> **Task goal**
Although the data below contains pictures, output only the lines between those holding "- analysis volume" and "- lesion 3 (nodule, upper", inclusive, exactly and without those pictures.

(Data extracts)

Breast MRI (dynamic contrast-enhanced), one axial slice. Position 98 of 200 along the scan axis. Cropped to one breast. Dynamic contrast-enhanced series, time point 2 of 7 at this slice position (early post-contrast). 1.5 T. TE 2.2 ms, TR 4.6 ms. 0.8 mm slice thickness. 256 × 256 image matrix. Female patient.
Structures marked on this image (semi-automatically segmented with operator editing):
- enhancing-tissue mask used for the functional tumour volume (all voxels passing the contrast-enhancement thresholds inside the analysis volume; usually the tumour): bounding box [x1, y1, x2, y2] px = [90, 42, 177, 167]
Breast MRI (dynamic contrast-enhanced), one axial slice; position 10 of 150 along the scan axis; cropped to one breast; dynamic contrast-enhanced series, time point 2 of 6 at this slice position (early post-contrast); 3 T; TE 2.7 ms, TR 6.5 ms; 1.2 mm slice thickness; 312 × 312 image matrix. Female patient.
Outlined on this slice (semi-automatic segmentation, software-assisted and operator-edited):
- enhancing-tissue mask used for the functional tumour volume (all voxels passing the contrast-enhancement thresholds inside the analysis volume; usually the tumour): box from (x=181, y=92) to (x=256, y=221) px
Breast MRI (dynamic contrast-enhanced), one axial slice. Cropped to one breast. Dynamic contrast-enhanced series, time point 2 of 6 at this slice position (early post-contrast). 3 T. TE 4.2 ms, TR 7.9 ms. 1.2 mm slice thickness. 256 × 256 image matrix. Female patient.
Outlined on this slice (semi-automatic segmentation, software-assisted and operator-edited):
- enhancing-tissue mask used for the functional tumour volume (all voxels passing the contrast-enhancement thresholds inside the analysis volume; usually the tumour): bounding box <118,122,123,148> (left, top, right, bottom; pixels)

(End Data extracts)
(Data extracts)

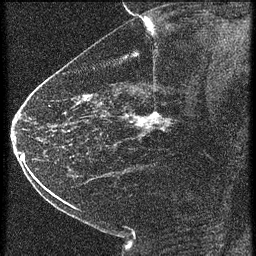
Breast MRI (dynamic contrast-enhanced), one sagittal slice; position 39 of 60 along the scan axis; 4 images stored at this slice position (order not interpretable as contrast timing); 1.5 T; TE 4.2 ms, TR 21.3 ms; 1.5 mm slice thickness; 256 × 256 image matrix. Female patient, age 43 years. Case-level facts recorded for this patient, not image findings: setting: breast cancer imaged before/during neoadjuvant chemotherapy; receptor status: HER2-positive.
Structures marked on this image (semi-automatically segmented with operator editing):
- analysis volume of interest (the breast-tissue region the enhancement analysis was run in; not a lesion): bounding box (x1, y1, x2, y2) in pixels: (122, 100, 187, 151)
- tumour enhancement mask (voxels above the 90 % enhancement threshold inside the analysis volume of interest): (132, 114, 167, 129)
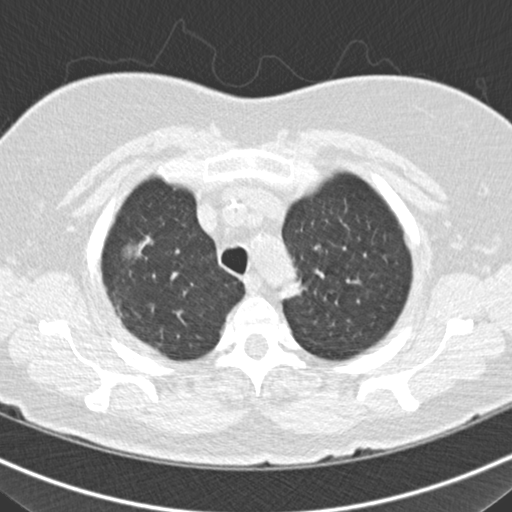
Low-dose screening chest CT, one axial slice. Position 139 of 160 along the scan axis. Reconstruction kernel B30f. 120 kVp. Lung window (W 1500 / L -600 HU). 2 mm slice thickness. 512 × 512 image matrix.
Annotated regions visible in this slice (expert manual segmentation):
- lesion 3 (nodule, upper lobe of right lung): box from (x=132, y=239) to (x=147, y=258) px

(End Data extracts)
(Data extracts)

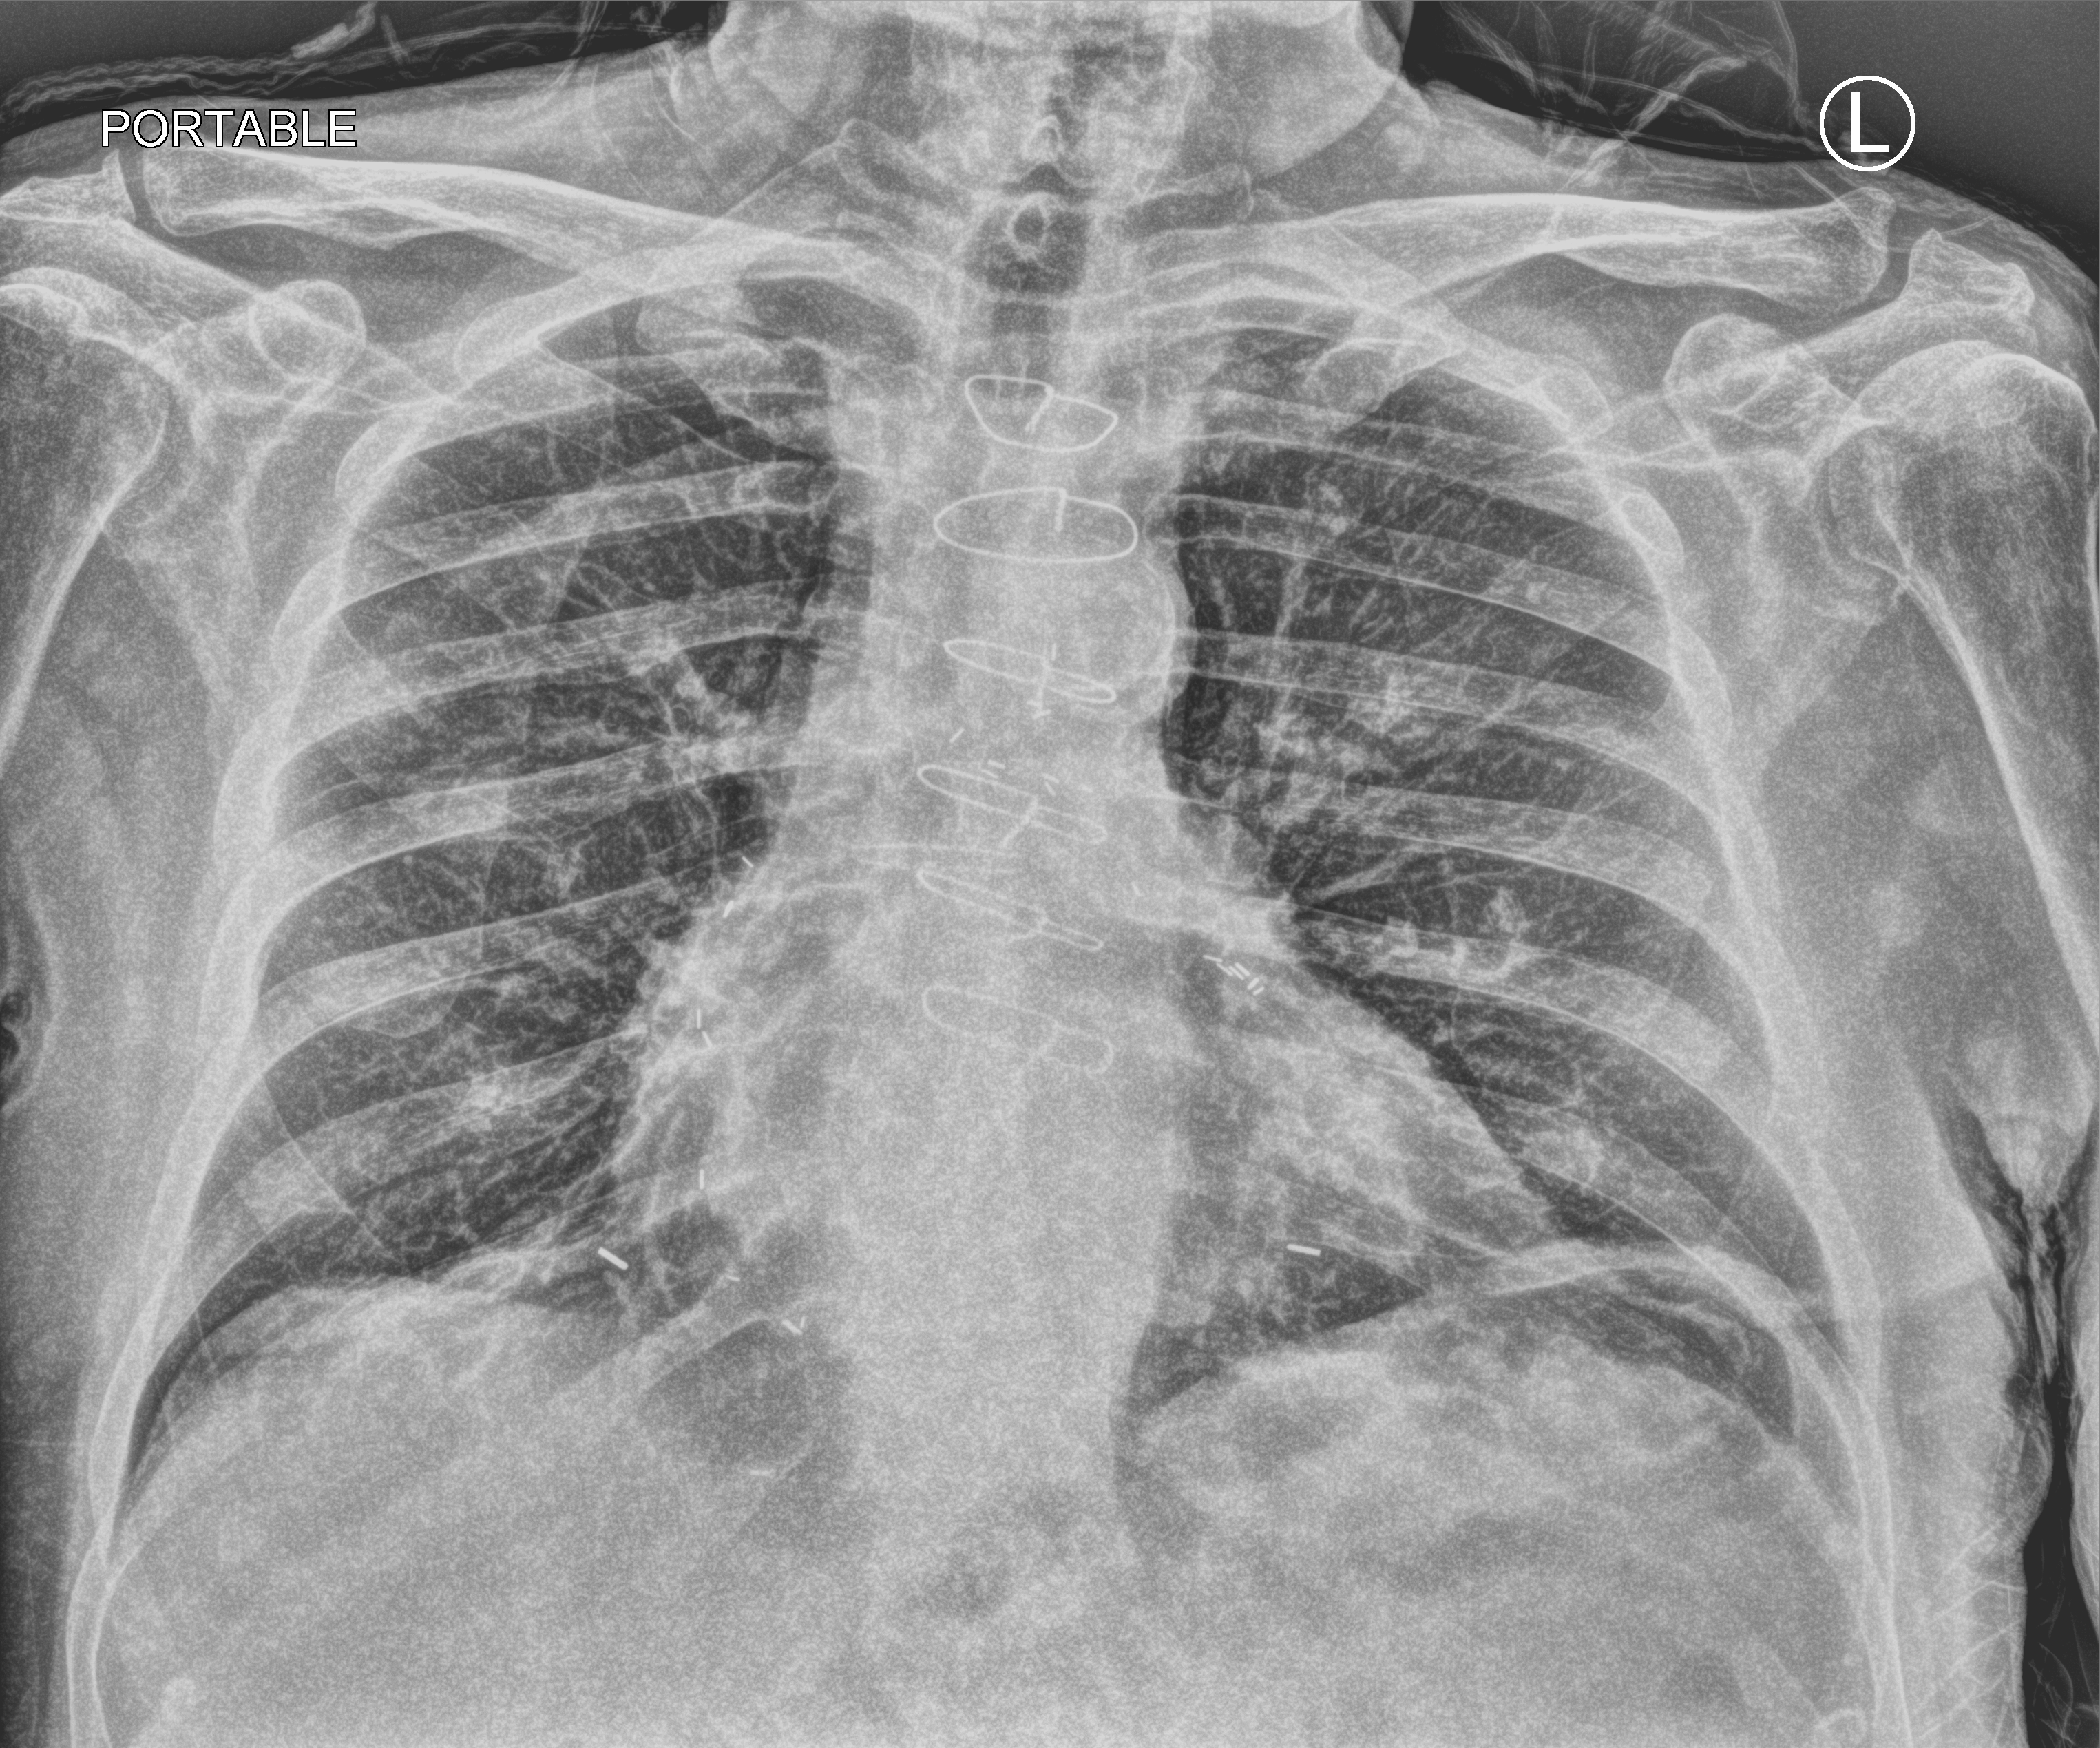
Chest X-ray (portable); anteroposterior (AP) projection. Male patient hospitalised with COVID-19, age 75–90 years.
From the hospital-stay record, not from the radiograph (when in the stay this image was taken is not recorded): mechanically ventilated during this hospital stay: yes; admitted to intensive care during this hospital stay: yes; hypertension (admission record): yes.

(End Data extracts)

> **Task output**
- analysis volume of interest (the breast-tissue region the enhancement analysis was run in; not a lesion): bounding box (x1, y1, x2, y2) in pixels: (122, 100, 187, 151)
- tumour enhancement mask (voxels above the 90 % enhancement threshold inside the analysis volume of interest): (132, 114, 167, 129)
Low-dose screening chest CT, one axial slice. Position 139 of 160 along the scan axis. Reconstruction kernel B30f. 120 kVp. Lung window (W 1500 / L -600 HU). 2 mm slice thickness. 512 × 512 image matrix.
Annotated regions visible in this slice (expert manual segmentation):
- lesion 3 (nodule, upper lobe of right lung): box from (x=132, y=239) to (x=147, y=258) px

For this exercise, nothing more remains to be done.